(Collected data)
+-------+

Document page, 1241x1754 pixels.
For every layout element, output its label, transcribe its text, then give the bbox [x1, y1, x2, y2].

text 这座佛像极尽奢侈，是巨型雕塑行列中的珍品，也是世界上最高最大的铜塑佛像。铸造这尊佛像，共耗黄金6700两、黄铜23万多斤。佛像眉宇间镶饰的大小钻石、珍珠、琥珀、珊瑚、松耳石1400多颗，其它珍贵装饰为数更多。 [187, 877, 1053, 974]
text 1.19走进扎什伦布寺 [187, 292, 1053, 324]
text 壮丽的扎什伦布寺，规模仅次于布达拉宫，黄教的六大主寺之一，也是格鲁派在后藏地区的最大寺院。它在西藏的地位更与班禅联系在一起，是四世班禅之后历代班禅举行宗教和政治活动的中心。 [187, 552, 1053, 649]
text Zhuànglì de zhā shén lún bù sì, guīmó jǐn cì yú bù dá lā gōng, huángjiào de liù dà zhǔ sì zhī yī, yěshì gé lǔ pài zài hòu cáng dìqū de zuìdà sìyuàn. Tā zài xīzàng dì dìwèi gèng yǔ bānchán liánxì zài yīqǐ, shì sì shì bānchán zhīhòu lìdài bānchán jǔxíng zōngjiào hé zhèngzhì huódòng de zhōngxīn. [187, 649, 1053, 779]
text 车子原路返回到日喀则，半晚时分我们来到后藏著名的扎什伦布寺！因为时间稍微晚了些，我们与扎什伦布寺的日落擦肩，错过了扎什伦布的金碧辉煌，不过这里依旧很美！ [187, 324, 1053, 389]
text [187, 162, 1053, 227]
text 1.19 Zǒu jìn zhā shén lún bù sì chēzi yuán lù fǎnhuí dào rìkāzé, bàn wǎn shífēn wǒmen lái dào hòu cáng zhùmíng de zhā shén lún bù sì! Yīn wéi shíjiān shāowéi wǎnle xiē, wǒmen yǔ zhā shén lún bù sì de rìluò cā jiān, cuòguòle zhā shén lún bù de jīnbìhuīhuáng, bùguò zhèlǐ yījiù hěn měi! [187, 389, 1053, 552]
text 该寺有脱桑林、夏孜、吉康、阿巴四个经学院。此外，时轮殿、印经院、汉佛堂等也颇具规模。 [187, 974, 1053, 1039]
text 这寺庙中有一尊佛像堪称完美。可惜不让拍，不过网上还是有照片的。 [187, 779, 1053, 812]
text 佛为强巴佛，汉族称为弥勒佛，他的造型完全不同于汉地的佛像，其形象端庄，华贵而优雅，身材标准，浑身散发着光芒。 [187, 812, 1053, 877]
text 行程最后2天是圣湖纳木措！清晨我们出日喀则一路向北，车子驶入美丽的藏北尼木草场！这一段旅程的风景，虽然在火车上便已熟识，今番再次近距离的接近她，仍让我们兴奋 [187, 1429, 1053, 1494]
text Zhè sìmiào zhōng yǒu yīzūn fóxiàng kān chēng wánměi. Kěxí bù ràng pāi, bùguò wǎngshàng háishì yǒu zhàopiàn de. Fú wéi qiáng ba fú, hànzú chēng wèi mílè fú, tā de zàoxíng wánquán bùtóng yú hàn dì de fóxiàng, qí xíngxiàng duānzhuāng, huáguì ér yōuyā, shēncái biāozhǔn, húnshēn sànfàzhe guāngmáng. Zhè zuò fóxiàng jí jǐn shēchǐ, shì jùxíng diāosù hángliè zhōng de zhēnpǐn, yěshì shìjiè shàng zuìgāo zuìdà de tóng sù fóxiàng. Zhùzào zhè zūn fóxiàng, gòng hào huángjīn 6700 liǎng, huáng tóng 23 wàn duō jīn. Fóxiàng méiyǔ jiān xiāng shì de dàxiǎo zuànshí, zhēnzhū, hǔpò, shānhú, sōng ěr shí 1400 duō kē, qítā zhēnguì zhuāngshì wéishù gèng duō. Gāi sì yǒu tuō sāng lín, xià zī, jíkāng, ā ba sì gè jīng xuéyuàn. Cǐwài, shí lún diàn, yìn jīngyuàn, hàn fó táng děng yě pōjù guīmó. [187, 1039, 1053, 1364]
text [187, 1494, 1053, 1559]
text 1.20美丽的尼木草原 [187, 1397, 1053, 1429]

+-------+

• Work to complete:
An exact copy of all the records is what is needed here.

• Exercise solution:
Document page, 1241x1754 pixels.
For every layout element, output its label, transcribe its text, then give the bbox [x1, y1, x2, y2].

text 这座佛像极尽奢侈，是巨型雕塑行列中的珍品，也是世界上最高最大的铜塑佛像。铸造这尊佛像，共耗黄金6700两、黄铜23万多斤。佛像眉宇间镶饰的大小钻石、珍珠、琥珀、珊瑚、松耳石1400多颗，其它珍贵装饰为数更多。 [187, 877, 1053, 974]
text 1.19走进扎什伦布寺 [187, 292, 1053, 324]
text 壮丽的扎什伦布寺，规模仅次于布达拉宫，黄教的六大主寺之一，也是格鲁派在后藏地区的最大寺院。它在西藏的地位更与班禅联系在一起，是四世班禅之后历代班禅举行宗教和政治活动的中心。 [187, 552, 1053, 649]
text Zhuànglì de zhā shén lún bù sì, guīmó jǐn cì yú bù dá lā gōng, huángjiào de liù dà zhǔ sì zhī yī, yěshì gé lǔ pài zài hòu cáng dìqū de zuìdà sìyuàn. Tā zài xīzàng dì dìwèi gèng yǔ bānchán liánxì zài yīqǐ, shì sì shì bānchán zhīhòu lìdài bānchán jǔxíng zōngjiào hé zhèngzhì huódòng de zhōngxīn. [187, 649, 1053, 779]
text 车子原路返回到日喀则，半晚时分我们来到后藏著名的扎什伦布寺！因为时间稍微晚了些，我们与扎什伦布寺的日落擦肩，错过了扎什伦布的金碧辉煌，不过这里依旧很美！ [187, 324, 1053, 389]
text [187, 162, 1053, 227]
text 1.19 Zǒu jìn zhā shén lún bù sì chēzi yuán lù fǎnhuí dào rìkāzé, bàn wǎn shífēn wǒmen lái dào hòu cáng zhùmíng de zhā shén lún bù sì! Yīn wéi shíjiān shāowéi wǎnle xiē, wǒmen yǔ zhā shén lún bù sì de rìluò cā jiān, cuòguòle zhā shén lún bù de jīnbìhuīhuáng, bùguò zhèlǐ yījiù hěn měi! [187, 389, 1053, 552]
text 该寺有脱桑林、夏孜、吉康、阿巴四个经学院。此外，时轮殿、印经院、汉佛堂等也颇具规模。 [187, 974, 1053, 1039]
text 这寺庙中有一尊佛像堪称完美。可惜不让拍，不过网上还是有照片的。 [187, 779, 1053, 812]
text 佛为强巴佛，汉族称为弥勒佛，他的造型完全不同于汉地的佛像，其形象端庄，华贵而优雅，身材标准，浑身散发着光芒。 [187, 812, 1053, 877]
text 行程最后2天是圣湖纳木措！清晨我们出日喀则一路向北，车子驶入美丽的藏北尼木草场！这一段旅程的风景，虽然在火车上便已熟识，今番再次近距离的接近她，仍让我们兴奋 [187, 1429, 1053, 1494]
text Zhè sìmiào zhōng yǒu yīzūn fóxiàng kān chēng wánměi. Kěxí bù ràng pāi, bùguò wǎngshàng háishì yǒu zhàopiàn de. Fú wéi qiáng ba fú, hànzú chēng wèi mílè fú, tā de zàoxíng wánquán bùtóng yú hàn dì de fóxiàng, qí xíngxiàng duānzhuāng, huáguì ér yōuyā, shēncái biāozhǔn, húnshēn sànfàzhe guāngmáng. Zhè zuò fóxiàng jí jǐn shēchǐ, shì jùxíng diāosù hángliè zhōng de zhēnpǐn, yěshì shìjiè shàng zuìgāo zuìdà de tóng sù fóxiàng. Zhùzào zhè zūn fóxiàng, gòng hào huángjīn 6700 liǎng, huáng tóng 23 wàn duō jīn. Fóxiàng méiyǔ jiān xiāng shì de dàxiǎo zuànshí, zhēnzhū, hǔpò, shānhú, sōng ěr shí 1400 duō kē, qítā zhēnguì zhuāngshì wéishù gèng duō. Gāi sì yǒu tuō sāng lín, xià zī, jíkāng, ā ba sì gè jīng xuéyuàn. Cǐwài, shí lún diàn, yìn jīngyuàn, hàn fó táng děng yě pōjù guīmó. [187, 1039, 1053, 1364]
text [187, 1494, 1053, 1559]
text 1.20美丽的尼木草原 [187, 1397, 1053, 1429]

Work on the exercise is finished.